HOW TO COMPLETE THIS TASK:
Copy every line from the data below in which the string "down" can be found.

Dataset records:
= Beginning of Section =
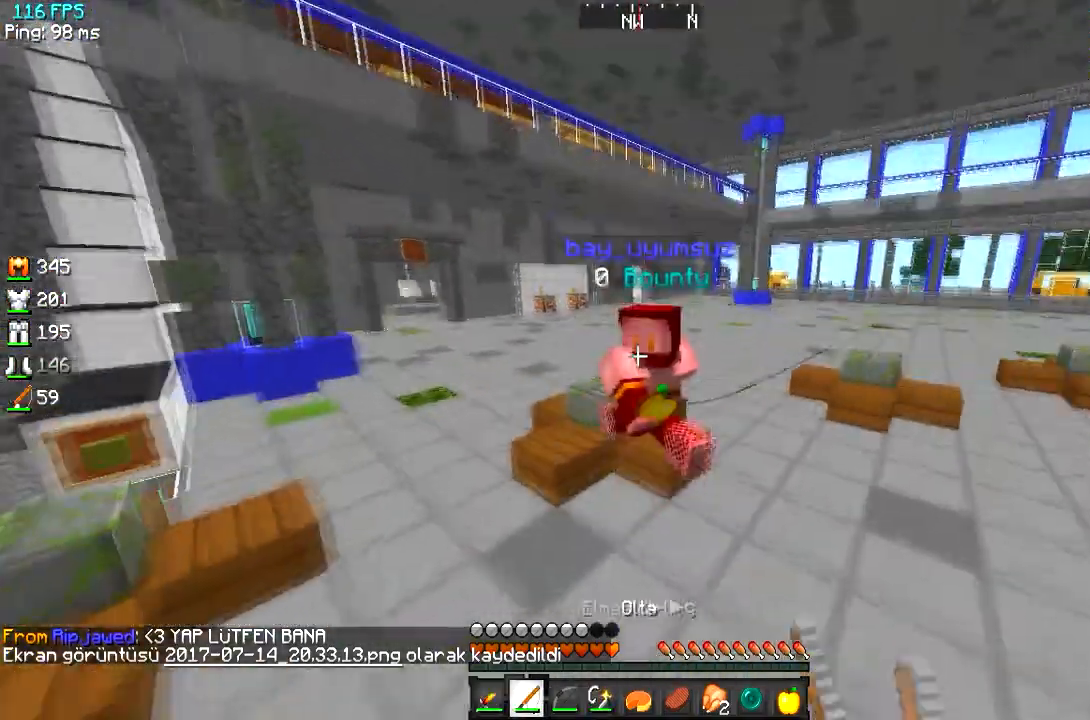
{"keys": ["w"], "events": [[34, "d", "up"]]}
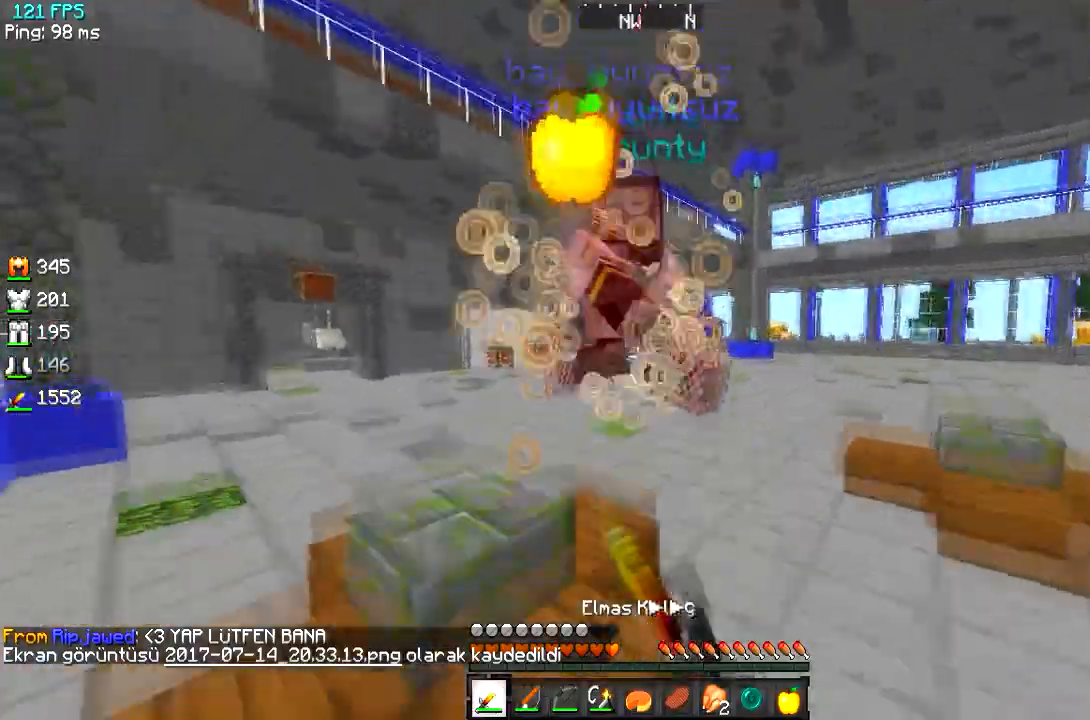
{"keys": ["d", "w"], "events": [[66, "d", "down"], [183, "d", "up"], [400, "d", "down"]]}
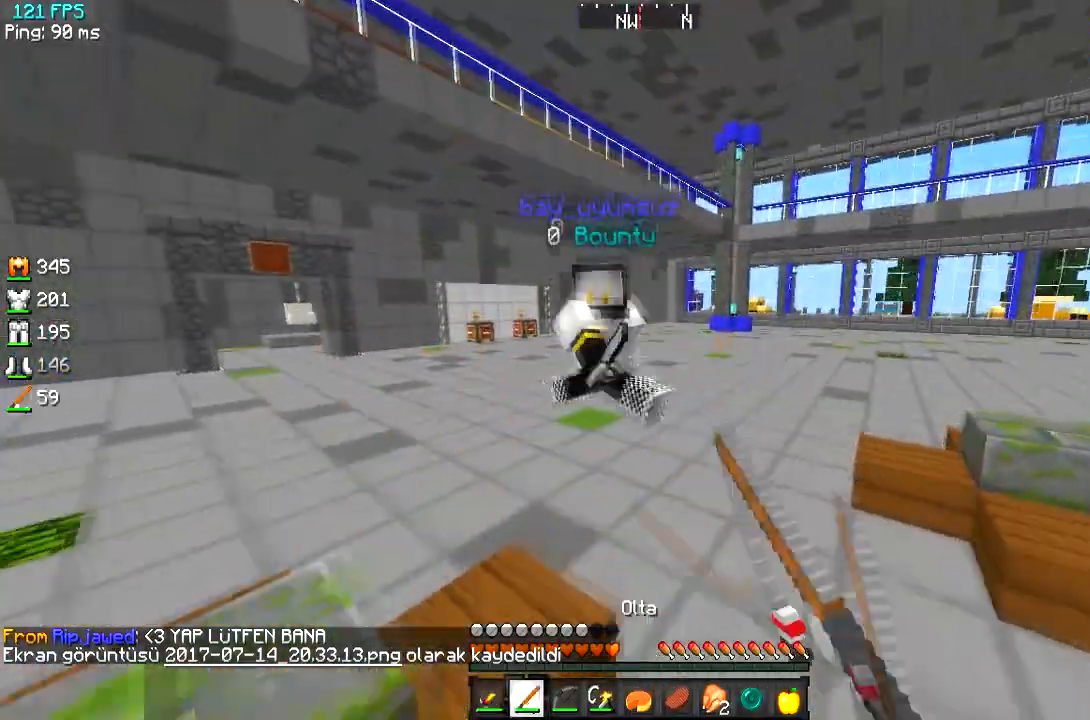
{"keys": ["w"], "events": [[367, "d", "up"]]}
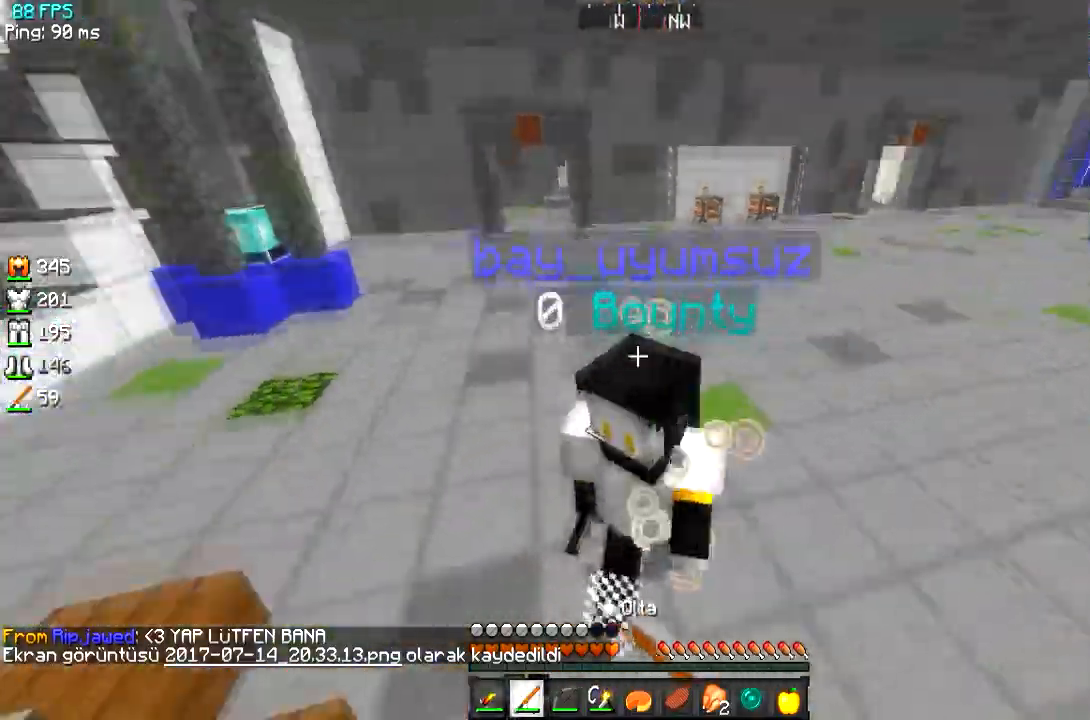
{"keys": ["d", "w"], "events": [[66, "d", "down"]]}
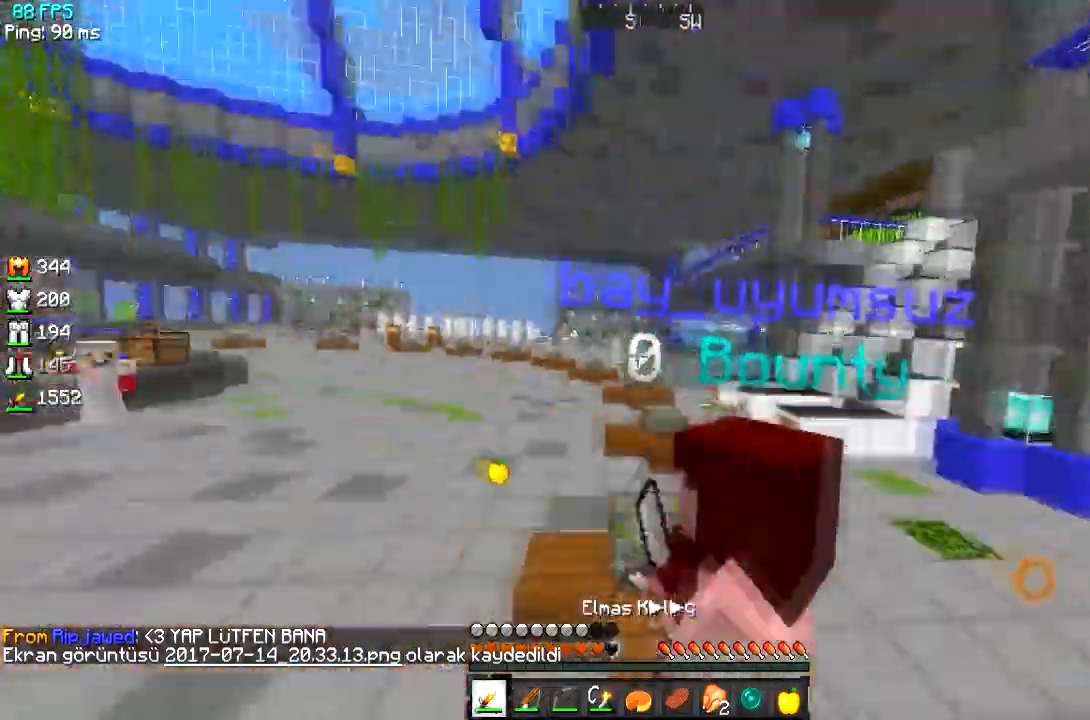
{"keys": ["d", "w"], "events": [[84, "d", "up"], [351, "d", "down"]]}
= End of Section =
RESULT FOR THIS EXERCISE:
{"keys": ["d", "w"], "events": [[66, "d", "down"], [183, "d", "up"], [400, "d", "down"]]}
{"keys": ["d", "w"], "events": [[66, "d", "down"]]}
{"keys": ["d", "w"], "events": [[84, "d", "up"], [351, "d", "down"]]}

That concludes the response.